DIRECTIONS FOR THIS TASK:
Present the material below as a numbered list, starting at its first line and ending at the line containing "17: (450, 103)", with any blank lines left out.
[[ PROVIDED ENTRIES, beginning ]]
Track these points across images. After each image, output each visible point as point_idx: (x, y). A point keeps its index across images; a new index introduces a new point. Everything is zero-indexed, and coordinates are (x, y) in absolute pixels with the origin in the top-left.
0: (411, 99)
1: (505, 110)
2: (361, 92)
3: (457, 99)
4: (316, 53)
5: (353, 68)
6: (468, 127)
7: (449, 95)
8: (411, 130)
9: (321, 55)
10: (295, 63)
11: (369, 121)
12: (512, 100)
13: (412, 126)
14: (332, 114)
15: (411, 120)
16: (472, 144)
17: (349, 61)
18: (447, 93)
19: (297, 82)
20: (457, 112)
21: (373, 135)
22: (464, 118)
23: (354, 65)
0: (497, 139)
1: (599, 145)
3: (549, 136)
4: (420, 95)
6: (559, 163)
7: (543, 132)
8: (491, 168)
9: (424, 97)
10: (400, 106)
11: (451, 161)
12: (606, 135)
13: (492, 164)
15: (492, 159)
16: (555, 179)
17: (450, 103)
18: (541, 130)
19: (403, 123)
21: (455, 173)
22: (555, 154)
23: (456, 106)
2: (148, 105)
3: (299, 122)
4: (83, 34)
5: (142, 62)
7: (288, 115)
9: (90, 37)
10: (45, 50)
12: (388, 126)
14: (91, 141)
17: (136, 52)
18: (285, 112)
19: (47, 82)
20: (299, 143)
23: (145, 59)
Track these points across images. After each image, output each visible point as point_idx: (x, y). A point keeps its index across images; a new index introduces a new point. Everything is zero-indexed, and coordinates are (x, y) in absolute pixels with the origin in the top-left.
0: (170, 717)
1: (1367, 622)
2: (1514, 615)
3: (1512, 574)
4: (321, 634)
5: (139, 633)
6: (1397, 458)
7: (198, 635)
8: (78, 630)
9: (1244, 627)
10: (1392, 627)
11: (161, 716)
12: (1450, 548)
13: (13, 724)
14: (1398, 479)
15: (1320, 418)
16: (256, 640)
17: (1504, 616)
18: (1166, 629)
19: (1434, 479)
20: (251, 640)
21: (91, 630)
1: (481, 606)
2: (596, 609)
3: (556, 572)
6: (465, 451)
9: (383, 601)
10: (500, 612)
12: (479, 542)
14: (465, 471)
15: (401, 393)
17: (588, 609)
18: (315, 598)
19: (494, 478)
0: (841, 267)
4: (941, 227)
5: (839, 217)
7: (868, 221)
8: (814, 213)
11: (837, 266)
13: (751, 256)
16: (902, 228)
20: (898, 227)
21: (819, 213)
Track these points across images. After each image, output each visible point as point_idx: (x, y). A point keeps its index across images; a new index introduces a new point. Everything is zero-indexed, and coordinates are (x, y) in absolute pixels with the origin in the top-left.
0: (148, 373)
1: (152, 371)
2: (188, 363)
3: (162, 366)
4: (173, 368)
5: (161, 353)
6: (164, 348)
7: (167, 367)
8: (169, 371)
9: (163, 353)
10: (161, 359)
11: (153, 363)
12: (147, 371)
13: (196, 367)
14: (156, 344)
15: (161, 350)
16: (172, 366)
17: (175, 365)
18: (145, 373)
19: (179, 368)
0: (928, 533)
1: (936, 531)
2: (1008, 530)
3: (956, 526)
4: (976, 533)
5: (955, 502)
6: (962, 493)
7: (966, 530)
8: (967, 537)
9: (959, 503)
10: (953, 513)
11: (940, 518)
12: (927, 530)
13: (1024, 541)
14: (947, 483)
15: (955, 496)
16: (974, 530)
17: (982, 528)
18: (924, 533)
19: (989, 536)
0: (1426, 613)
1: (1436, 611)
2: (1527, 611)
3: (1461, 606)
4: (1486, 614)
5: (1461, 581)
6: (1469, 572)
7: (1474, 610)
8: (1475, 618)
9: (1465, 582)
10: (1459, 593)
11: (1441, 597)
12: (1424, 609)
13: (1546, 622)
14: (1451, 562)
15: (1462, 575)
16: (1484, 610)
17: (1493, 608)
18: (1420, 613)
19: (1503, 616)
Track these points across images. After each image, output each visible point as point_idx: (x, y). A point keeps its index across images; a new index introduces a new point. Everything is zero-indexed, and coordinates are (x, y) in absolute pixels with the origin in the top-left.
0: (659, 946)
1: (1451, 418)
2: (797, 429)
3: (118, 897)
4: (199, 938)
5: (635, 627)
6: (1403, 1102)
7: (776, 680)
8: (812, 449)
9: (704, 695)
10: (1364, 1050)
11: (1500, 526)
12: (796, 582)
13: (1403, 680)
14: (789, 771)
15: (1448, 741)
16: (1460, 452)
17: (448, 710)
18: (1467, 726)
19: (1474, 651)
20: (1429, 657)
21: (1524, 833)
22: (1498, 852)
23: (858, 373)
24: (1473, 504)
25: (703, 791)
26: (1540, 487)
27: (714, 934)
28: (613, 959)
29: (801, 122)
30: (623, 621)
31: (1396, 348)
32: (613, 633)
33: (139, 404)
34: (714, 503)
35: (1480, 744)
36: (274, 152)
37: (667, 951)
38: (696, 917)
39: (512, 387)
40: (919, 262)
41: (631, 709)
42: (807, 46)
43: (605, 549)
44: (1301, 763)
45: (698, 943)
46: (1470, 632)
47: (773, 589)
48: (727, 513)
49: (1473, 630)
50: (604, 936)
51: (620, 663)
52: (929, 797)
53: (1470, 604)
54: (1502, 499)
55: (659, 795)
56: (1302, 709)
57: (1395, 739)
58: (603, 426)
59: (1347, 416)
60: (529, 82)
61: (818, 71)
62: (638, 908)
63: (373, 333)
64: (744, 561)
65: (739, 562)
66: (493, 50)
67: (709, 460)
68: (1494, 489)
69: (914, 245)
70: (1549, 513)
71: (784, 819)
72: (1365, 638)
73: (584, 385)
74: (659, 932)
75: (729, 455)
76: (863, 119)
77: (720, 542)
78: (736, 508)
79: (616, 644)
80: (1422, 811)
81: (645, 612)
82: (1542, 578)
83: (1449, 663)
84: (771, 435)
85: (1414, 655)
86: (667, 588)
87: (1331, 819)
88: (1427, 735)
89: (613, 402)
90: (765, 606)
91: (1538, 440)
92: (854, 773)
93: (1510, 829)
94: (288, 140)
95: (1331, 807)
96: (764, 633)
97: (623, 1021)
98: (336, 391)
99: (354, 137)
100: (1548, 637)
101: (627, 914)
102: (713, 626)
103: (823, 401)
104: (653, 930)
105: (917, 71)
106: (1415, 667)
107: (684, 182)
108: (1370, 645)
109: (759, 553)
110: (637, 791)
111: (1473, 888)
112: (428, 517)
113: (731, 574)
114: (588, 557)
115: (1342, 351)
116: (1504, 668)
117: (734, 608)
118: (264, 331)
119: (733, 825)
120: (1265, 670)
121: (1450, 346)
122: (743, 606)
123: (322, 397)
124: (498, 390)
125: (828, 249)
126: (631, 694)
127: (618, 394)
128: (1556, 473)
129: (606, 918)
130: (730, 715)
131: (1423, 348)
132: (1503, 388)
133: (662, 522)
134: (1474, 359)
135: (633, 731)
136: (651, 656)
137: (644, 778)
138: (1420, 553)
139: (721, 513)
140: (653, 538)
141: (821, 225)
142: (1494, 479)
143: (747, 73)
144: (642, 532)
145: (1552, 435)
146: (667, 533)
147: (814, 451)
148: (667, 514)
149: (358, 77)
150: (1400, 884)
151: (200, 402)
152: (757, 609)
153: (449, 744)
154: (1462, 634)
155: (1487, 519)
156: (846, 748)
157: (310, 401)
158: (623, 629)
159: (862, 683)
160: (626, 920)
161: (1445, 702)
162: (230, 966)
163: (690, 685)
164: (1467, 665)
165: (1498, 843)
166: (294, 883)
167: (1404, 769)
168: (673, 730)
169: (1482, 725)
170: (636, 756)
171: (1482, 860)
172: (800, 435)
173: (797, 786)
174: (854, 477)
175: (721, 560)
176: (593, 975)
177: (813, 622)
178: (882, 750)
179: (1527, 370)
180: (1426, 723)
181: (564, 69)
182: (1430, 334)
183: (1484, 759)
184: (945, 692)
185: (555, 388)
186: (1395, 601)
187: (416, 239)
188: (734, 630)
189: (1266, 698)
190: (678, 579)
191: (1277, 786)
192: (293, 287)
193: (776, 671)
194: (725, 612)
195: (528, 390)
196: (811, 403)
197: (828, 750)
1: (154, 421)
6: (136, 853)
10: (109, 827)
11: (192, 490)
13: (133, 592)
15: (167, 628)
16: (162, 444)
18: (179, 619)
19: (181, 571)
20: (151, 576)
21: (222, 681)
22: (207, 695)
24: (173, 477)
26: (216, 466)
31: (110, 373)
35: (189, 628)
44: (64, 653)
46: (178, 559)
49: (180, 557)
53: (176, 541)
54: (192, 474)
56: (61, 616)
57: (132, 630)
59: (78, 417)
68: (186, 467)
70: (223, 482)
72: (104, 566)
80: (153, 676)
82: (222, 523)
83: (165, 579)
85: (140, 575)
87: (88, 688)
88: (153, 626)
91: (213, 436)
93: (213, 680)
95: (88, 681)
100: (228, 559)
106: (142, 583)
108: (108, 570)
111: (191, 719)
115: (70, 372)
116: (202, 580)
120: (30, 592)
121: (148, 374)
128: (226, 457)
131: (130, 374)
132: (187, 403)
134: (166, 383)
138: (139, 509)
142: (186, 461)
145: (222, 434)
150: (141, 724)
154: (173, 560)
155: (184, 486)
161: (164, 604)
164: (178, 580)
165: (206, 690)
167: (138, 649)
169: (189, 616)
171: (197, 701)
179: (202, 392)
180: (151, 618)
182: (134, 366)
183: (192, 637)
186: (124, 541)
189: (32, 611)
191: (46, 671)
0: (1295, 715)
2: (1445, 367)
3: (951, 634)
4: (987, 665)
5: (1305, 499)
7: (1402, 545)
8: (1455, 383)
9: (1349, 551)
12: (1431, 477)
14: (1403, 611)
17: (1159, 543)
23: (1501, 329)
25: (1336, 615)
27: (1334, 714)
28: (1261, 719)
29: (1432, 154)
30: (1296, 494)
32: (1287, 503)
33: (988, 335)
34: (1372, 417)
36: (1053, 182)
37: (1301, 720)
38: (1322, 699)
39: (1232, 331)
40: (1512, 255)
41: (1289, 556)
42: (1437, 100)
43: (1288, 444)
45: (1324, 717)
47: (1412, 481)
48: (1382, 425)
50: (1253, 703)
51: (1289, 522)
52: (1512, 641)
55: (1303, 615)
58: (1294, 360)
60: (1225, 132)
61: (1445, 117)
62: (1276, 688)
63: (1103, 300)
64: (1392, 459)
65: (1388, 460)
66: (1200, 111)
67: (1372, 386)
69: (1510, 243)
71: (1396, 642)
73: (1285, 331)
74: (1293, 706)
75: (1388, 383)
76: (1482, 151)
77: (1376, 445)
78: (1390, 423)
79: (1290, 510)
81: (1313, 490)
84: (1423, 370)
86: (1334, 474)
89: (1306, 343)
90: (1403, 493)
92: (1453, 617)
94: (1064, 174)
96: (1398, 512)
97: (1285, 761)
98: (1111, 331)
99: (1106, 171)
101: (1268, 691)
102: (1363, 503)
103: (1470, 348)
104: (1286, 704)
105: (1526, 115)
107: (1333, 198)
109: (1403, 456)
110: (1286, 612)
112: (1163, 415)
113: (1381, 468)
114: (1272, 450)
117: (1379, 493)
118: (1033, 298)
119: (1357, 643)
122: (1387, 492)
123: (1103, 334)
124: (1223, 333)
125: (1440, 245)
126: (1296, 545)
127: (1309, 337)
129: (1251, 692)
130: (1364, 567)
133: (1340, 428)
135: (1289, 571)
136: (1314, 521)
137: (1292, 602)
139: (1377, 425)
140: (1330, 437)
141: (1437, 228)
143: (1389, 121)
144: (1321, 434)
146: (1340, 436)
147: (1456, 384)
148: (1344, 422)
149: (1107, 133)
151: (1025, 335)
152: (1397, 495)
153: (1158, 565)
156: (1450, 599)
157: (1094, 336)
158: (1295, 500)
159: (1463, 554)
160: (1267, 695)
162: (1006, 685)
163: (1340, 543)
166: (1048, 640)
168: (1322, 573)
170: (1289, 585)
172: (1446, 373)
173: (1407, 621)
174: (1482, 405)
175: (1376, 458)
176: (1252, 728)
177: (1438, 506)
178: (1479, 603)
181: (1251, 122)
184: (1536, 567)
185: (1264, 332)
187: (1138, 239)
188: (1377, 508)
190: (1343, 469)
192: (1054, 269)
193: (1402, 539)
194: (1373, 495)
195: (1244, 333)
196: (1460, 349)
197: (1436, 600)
[[ PROVIDED ENTRIES, end ]]
OUTPUT OF THE EXERCISE:
1. Track these points across images. After each image, output each visible point as point_idx: (x, y). A point keeps its index across images; a new index introduces a new point. Everything is zero-indexed, and coordinates are (x, y) in absolute pixels with the origin in the top-left.
2. 0: (411, 99)
3. 1: (505, 110)
4. 2: (361, 92)
5. 3: (457, 99)
6. 4: (316, 53)
7. 5: (353, 68)
8. 6: (468, 127)
9. 7: (449, 95)
10. 8: (411, 130)
11. 9: (321, 55)
12. 10: (295, 63)
13. 11: (369, 121)
14. 12: (512, 100)
15. 13: (412, 126)
16. 14: (332, 114)
17. 15: (411, 120)
18. 16: (472, 144)
19. 17: (349, 61)
20. 18: (447, 93)
21. 19: (297, 82)
22. 20: (457, 112)
23. 21: (373, 135)
24. 22: (464, 118)
25. 23: (354, 65)
26. 0: (497, 139)
27. 1: (599, 145)
28. 3: (549, 136)
29. 4: (420, 95)
30. 6: (559, 163)
31. 7: (543, 132)
32. 8: (491, 168)
33. 9: (424, 97)
34. 10: (400, 106)
35. 11: (451, 161)
36. 12: (606, 135)
37. 13: (492, 164)
38. 15: (492, 159)
39. 16: (555, 179)
40. 17: (450, 103)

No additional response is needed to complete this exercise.